• _EXERCISE BRIEF_: Print exactly the lines from the one that contains "focal_35mm: 13" through the final line of the entries below, both included, and nothing else; omit the pictures.
··· INPUT RECORDS ···
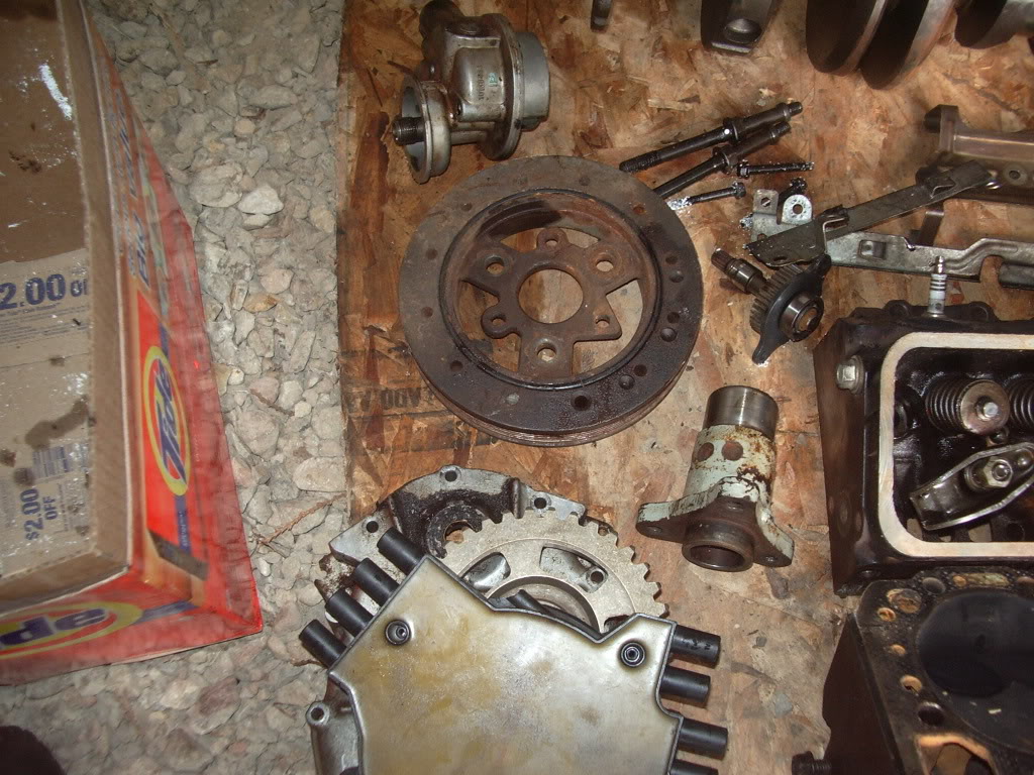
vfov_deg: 40.7
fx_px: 1045
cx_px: 517
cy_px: 388
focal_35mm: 35
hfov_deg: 52.6
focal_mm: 5.8
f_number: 2.6
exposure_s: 1/40
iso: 100
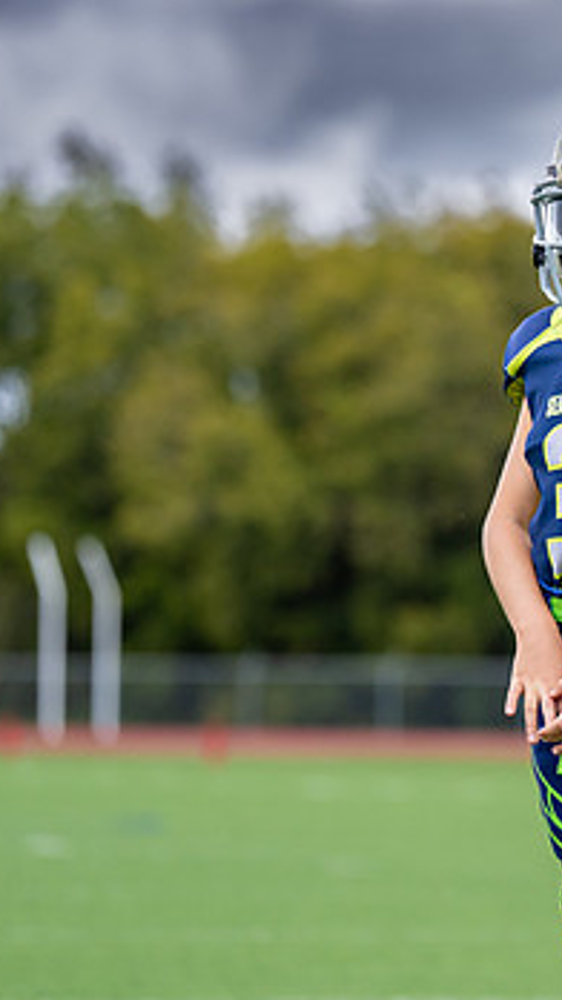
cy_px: 373
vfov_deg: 7.7
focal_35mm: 279
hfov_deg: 4.3
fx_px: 7400
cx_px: 708
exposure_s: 1/2500
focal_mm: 133
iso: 320
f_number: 2.8
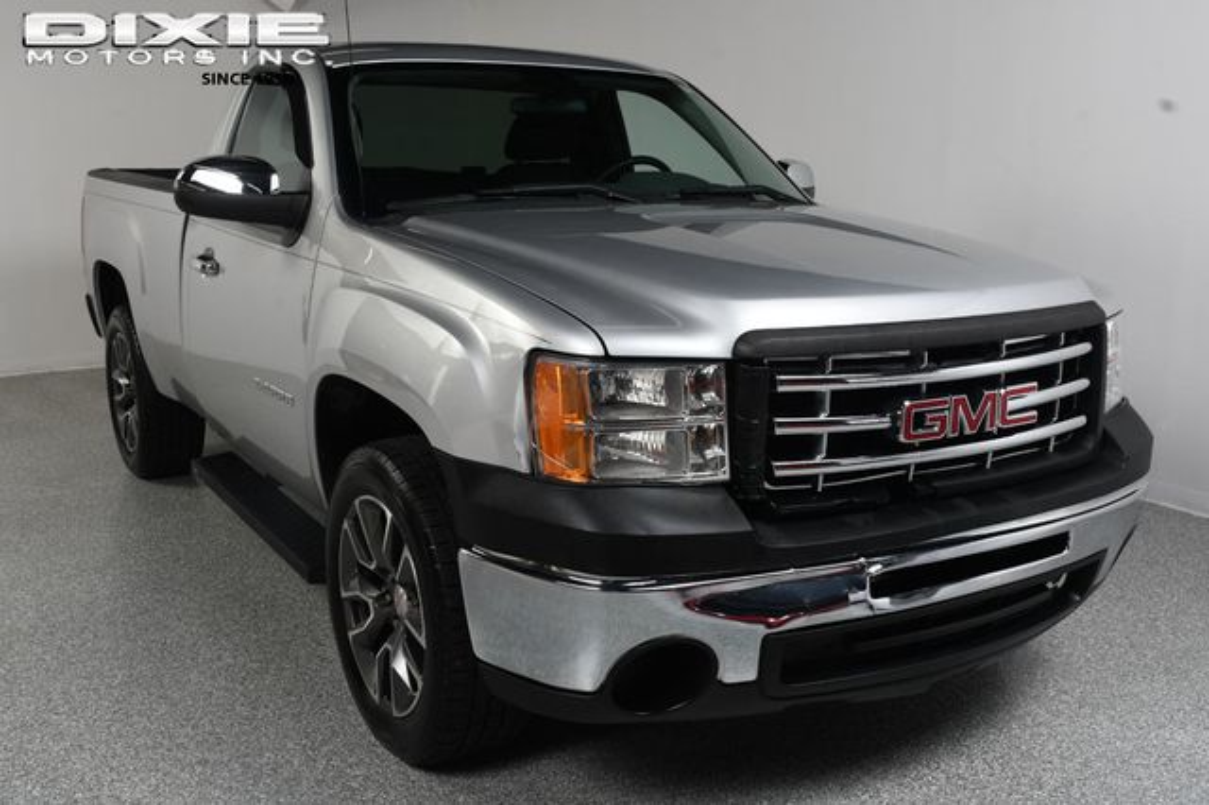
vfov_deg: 36.8
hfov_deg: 53.2
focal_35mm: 36
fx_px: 1208
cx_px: 604
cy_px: 402
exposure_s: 1/160
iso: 100
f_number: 11
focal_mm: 24
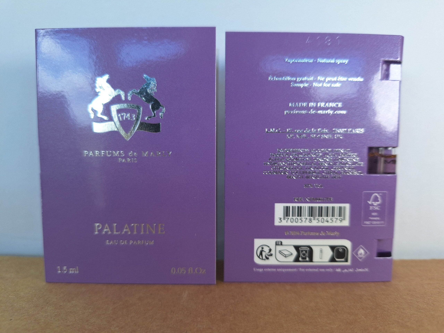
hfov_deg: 73.9
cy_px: 166
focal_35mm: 23
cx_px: 222
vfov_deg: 58.9
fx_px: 295
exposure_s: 1/228
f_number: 1.8
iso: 40
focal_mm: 5.54
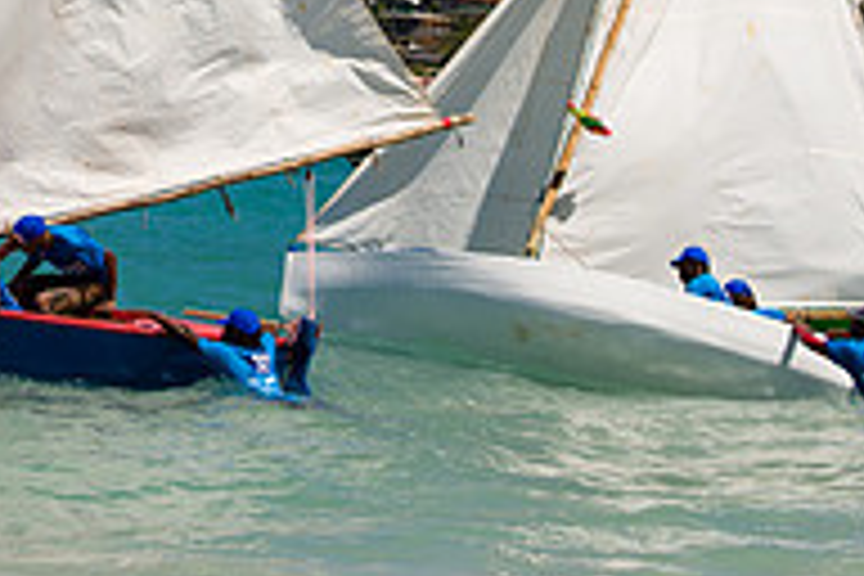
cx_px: 27
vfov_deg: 5.7
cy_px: -90
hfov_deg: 8.5
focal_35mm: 242
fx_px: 5808
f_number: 8
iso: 100
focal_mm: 80
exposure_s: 1/800
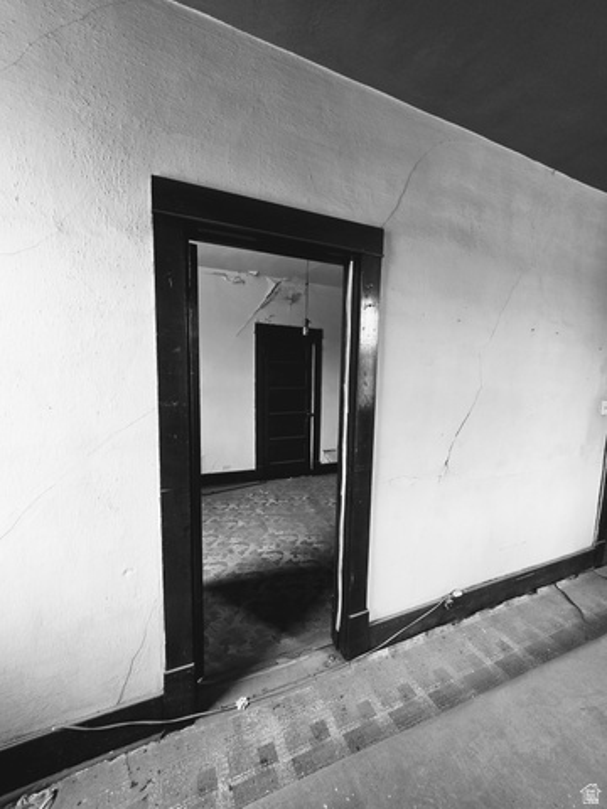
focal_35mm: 13
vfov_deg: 106.2
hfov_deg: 89.9
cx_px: 304
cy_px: 404
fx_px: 304
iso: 400
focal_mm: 2.2
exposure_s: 1/359
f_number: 1.9
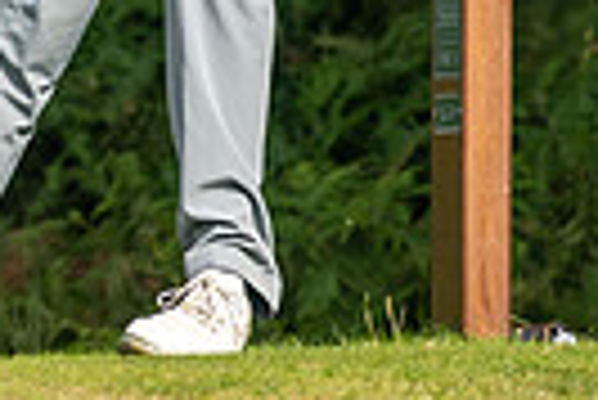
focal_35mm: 1544
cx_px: -613
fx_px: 25675
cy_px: -590
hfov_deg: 1.3
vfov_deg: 0.9
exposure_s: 1/1000
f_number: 5
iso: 160
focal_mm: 300
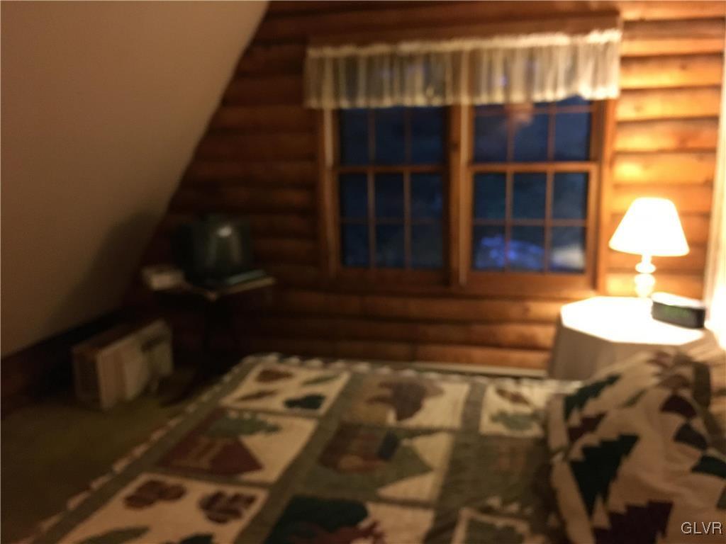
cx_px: 363
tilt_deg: -10.8
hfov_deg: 61.7
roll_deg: +0.9
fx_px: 608
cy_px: 272
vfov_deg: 48.2
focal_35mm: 29
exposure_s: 1/15
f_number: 2.2
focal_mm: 4.15
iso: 320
···
• _ANSWER AREA_:
focal_35mm: 13
vfov_deg: 106.2
hfov_deg: 89.9
cx_px: 304
cy_px: 404
fx_px: 304
iso: 400
focal_mm: 2.2
exposure_s: 1/359
f_number: 1.9
focal_35mm: 1544
cx_px: -613
fx_px: 25675
cy_px: -590
hfov_deg: 1.3
vfov_deg: 0.9
exposure_s: 1/1000
f_number: 5
iso: 160
focal_mm: 300
cx_px: 363
tilt_deg: -10.8
hfov_deg: 61.7
roll_deg: +0.9
fx_px: 608
cy_px: 272
vfov_deg: 48.2
focal_35mm: 29
exposure_s: 1/15
f_number: 2.2
focal_mm: 4.15
iso: 320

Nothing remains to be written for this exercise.